Transferring unnecessary columns wastes database I/O, network bandwidth, and
Python memory -- especially when the model contains large TextField,
JSONField, or BinaryField columns.
Problem Code¶
# views.py
def book_list(request):
# Fetches ALL columns including the large 'description' TextField
books = Book.objects.all()
return render(request, "book_list.html", {
"books": [{"id": b.id, "title": b.title} for b in books]
})
The view only uses id and title, but the query loads every column on the
Book model, including a potentially large description field.
Fix Code¶
Use .only() to select just the columns you need:
# views.py
def book_list(request):
books = Book.objects.only("id", "title")
return render(request, "book_list.html", {
"books": [{"id": b.id, "title": b.title} for b in books]
})
Alternatively, use .defer() to exclude specific heavy columns while keeping
everything else:
For cases where you do not need model instances at all, .values() or
.values_list() avoids model instantiation entirely:
Prescription Output¶
[LOW] Fat SELECT Detected
Location: views.py:5
Issue: Query selects 12 columns from `app_book` but only `id` and `title`
are accessed in subsequent code.
Fix: Use .only() to limit the selected columns:
- books = Book.objects.all()
+ books = Book.objects.only("id", "title")
Configuration¶
| Setting | Default | Description |
|---|---|---|
FAT_SELECT_THRESHOLD |
6 |
Minimum number of selected columns before the analyzer considers a query "fat". Queries selecting fewer columns than this are ignored. |
FAT_SELECT_IGNORE_TABLES |
[] |
List of table names to exclude from analysis. Useful for small reference tables where selecting all columns is acceptable. |
# settings.py
QUERY_DOCTOR = {
"FAT_SELECT_THRESHOLD": 8,
"FAT_SELECT_IGNORE_TABLES": ["app_config"],
}
Common Scenarios¶
List Views and Tables¶
List pages typically display a subset of fields in a table. Loading full model instances for 50+ rows per page wastes significant memory:
# Before -- loads all fields for every row
books = Book.objects.filter(published=True)[:50]

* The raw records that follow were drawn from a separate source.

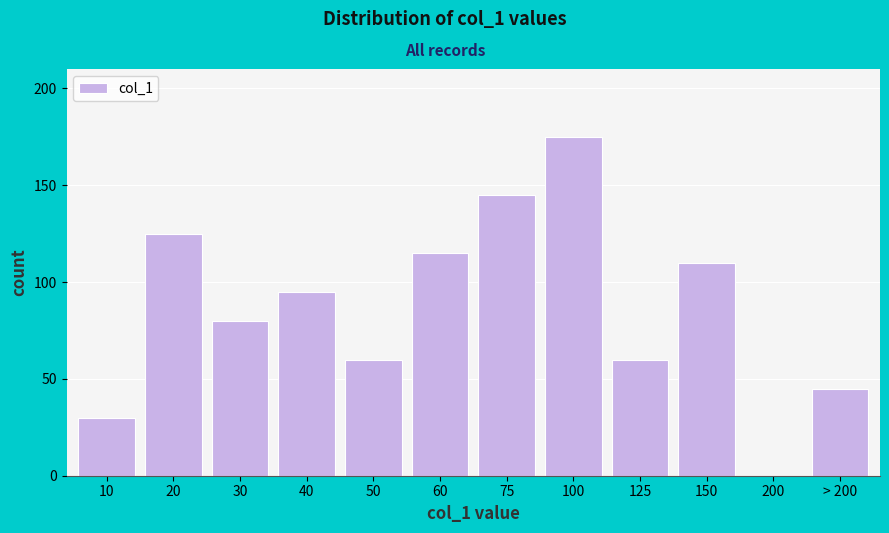

Reading left to right, what are all the values shown in this chart?

10=30	20=125	30=80	40=95	50=60	60=115	75=145	100=175	125=60	150=110	200=0	> 200=45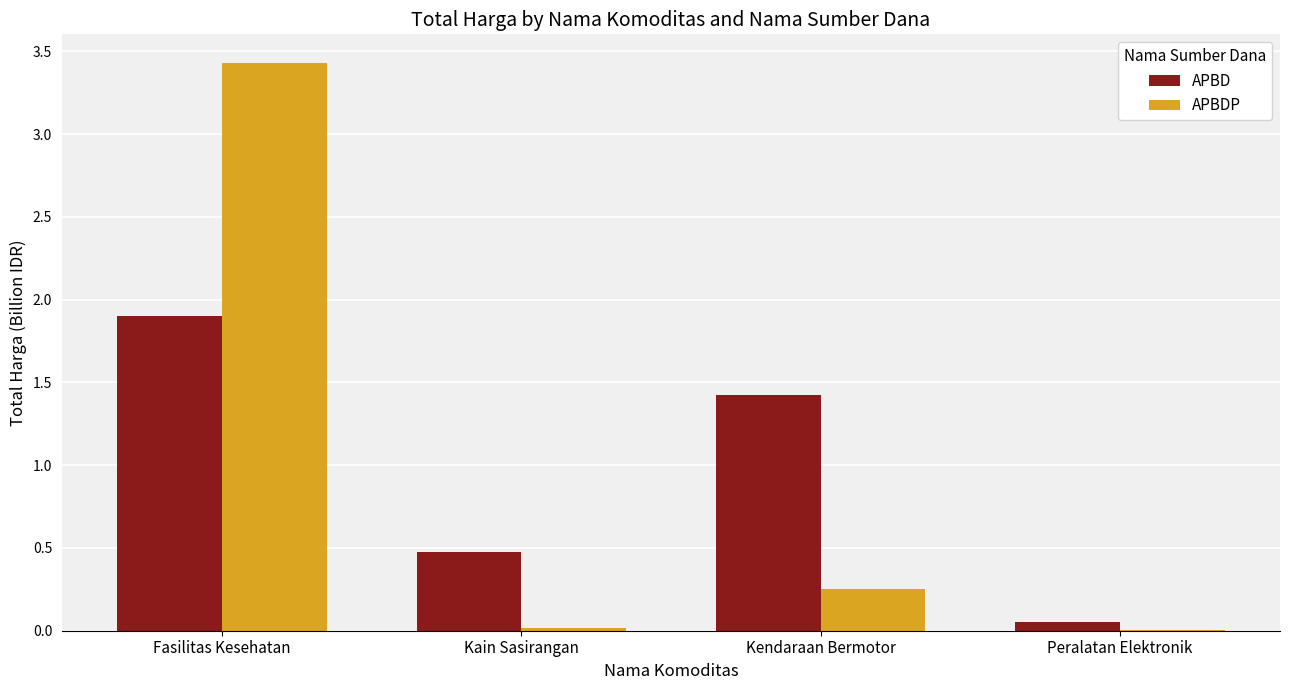

Is the value of APBD at Fasilitas Kesehatan greater than the value of APBDP at Fasilitas Kesehatan?

No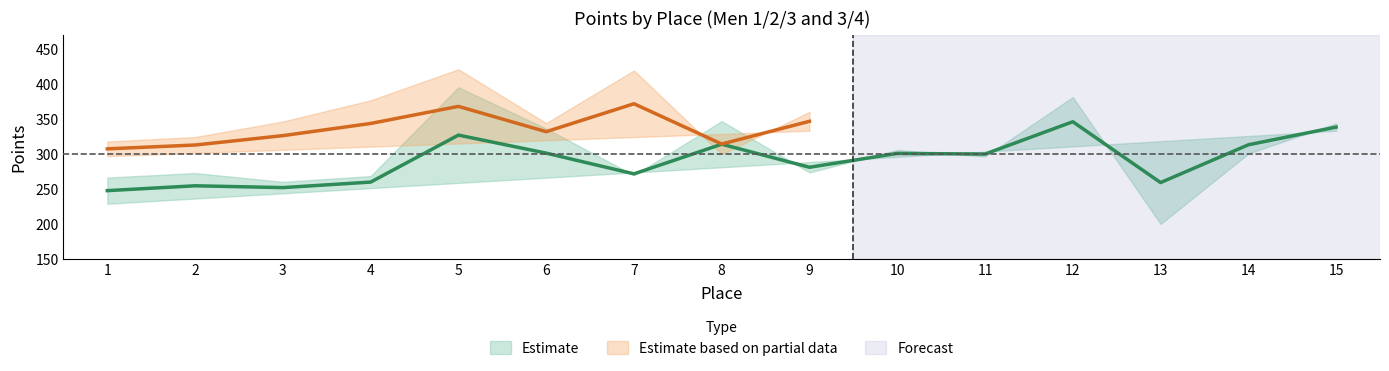

What is the sum of all Scored Points values?

4217.3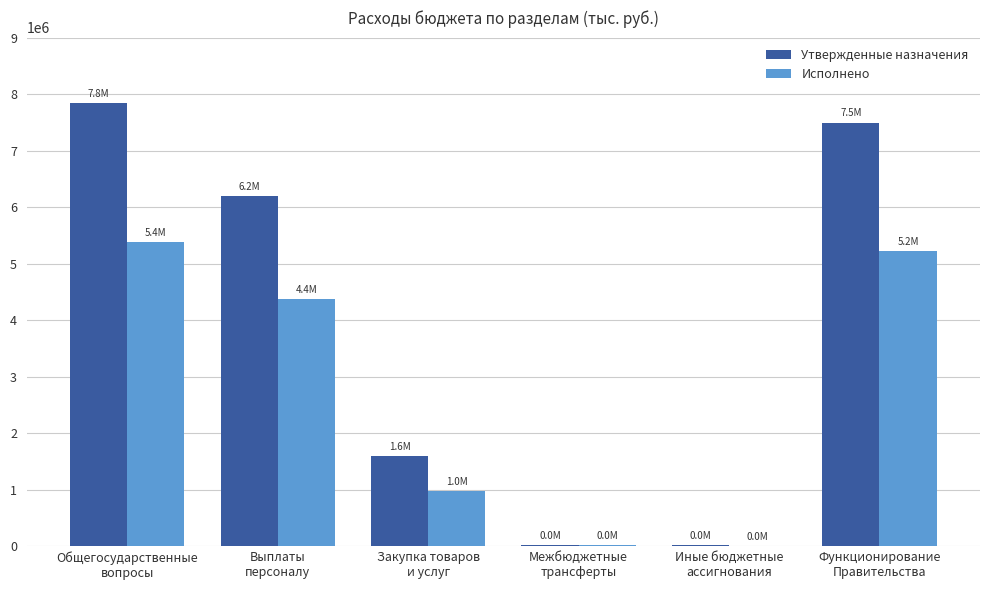

What is the sum of all Утвержденные назначения values?

23177700.0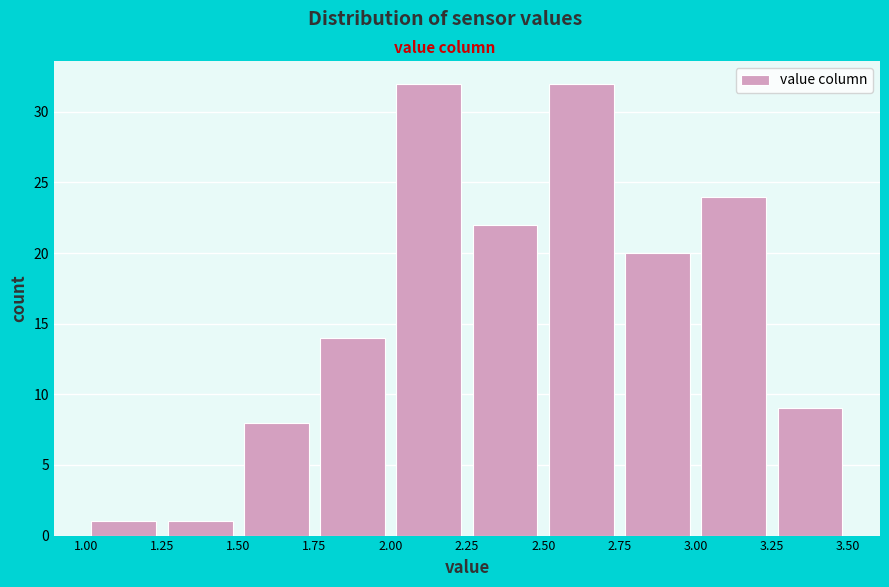

How tall is the bar that spans 2.00 to 2.25 on the x-axis? The values are not printed on the chart, so give them approximately, as read against the axis.

32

# After -- loads only what the template uses
books = Book.objects.filter(published=True).only(
"id", "title", "author_id", "published_date"
)[:50]
API Endpoints Returning Subsets¶
DRF serializers with a subset of fields still trigger SELECT * unless the
queryset is constrained:
class BookListSerializer(serializers.ModelSerializer):
class Meta:
model = Book
fields = ["id", "title", "published_date"]
class BookViewSet(viewsets.ModelViewSet):
serializer_class = BookListSerializer
def get_queryset(self):
# Constrain columns to match the serializer fields
return Book.objects.only("id", "title", "published_date")
Models with TextField or JSONField¶
Models that store large blobs of text or JSON are prime candidates for
.defer():
class Article(models.Model):
title = models.CharField(max_length=200)
slug = models.SlugField()
body = models.TextField() # can be 50+ KB
metadata = models.JSONField(default=dict) # can be large
# Defer the heavy fields when listing
articles = Article.objects.defer("body", "metadata")
Aggregation Queries¶
If you only need aggregated results, avoid loading rows at all:
# Before
total = len(Book.objects.all()) # loads all rows, all columns
# After
total = Book.objects.count() # single COUNT(*) query
only() vs defer() vs values()
Use .only() when you know exactly which fields you need. Use .defer()
when you want most fields but need to exclude a few heavy ones. Use
.values() or .values_list() when you do not need model instances at
all and want the best possible performance. Note that .only() and
.defer() return model instances that will lazily load deferred fields on
access, which can cause additional queries if you access them by mistake.